Project-Based Instruction: Creating Excitement for Learners
This booklet provides an introduction to project-based instruction. It explains the research-based rationale for using the approach and outlines how the approach can increase students' engagement and knowledge retention. The booklet offers guidelines for planning and implementing projects, and includes a checklist of important things to keep in mind when developing appropriate projects. Assessment considerations are addressed; potential pitfalls and ways to avoid them are discussed.
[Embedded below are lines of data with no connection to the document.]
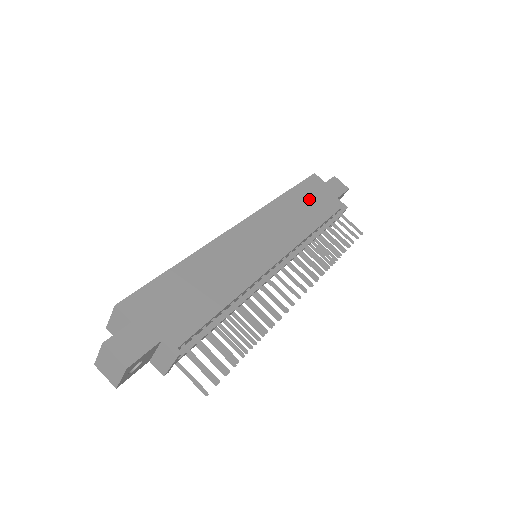
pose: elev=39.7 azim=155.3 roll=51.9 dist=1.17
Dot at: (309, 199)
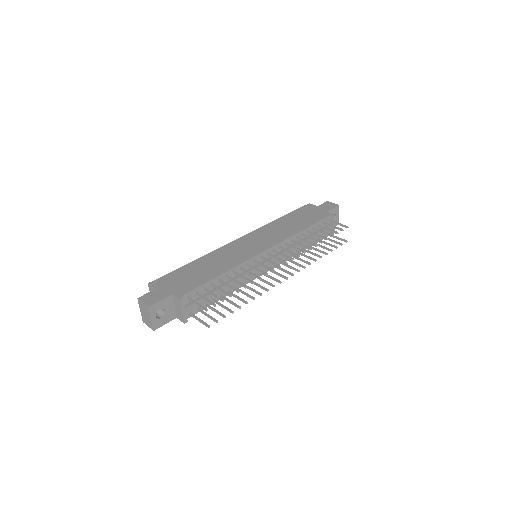
Dot at: (300, 217)
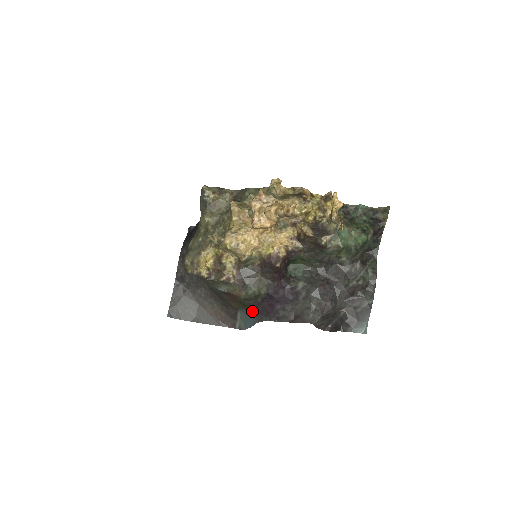
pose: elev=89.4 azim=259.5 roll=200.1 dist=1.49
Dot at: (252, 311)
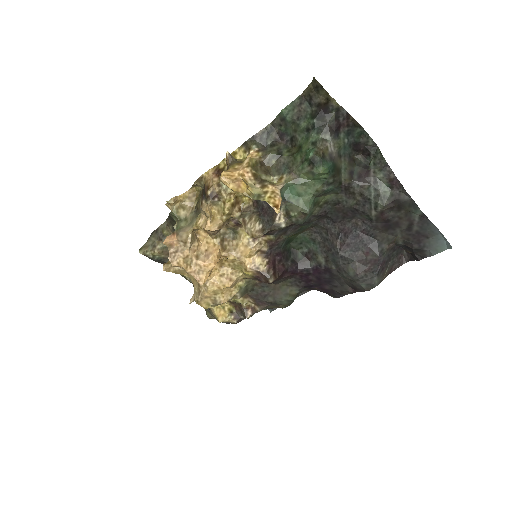
Dot at: occluded
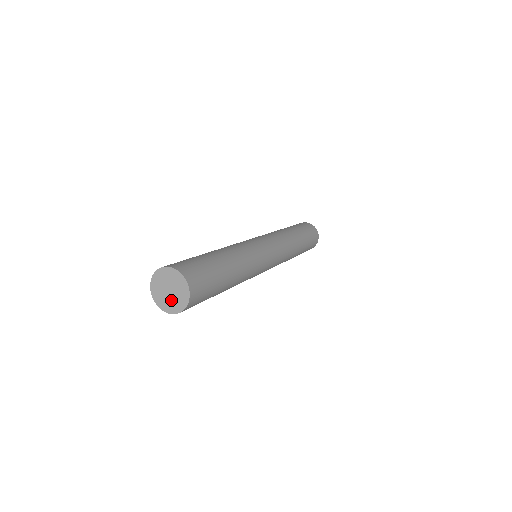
Author: Northwest Regional Educational Laboratory
Keeping children engaged and motivated in school is challenging, even for the most experienced teachers. Although it is difficult to prescribe a "one-size-fits-all" approach, research shows that there are practices that will generally encourage students to be more engaged. These practices include moving away from rote learning and memorization to providing more challenging, complex work; having an interdisciplinary, rather than departmentalized focus; and encouraging cooperative learning (Anderman & Midgley, 1998; Lumsden, 1994). Project-based instruction incorporates these principles.
Using projects as part of the curriculum is certainly not a new concept; teachers often incorporate projects into their lesson plans. Project-based instruction is different: It is a holistic instructional strategy rather than an add-on. Project- based work is an important part of the learning process. This approach is becoming even more meaningful in today's society as teachers increasingly teach groups of children who have different learning styles, cultural and ethnic backgrounds, and ability levels. The so-called cookie-cutter approach to learning does not help all kids achieve high standards. Project-based instruction builds on children's individual strengths, and allows them to explore their interests in the framework of a defined curriculum.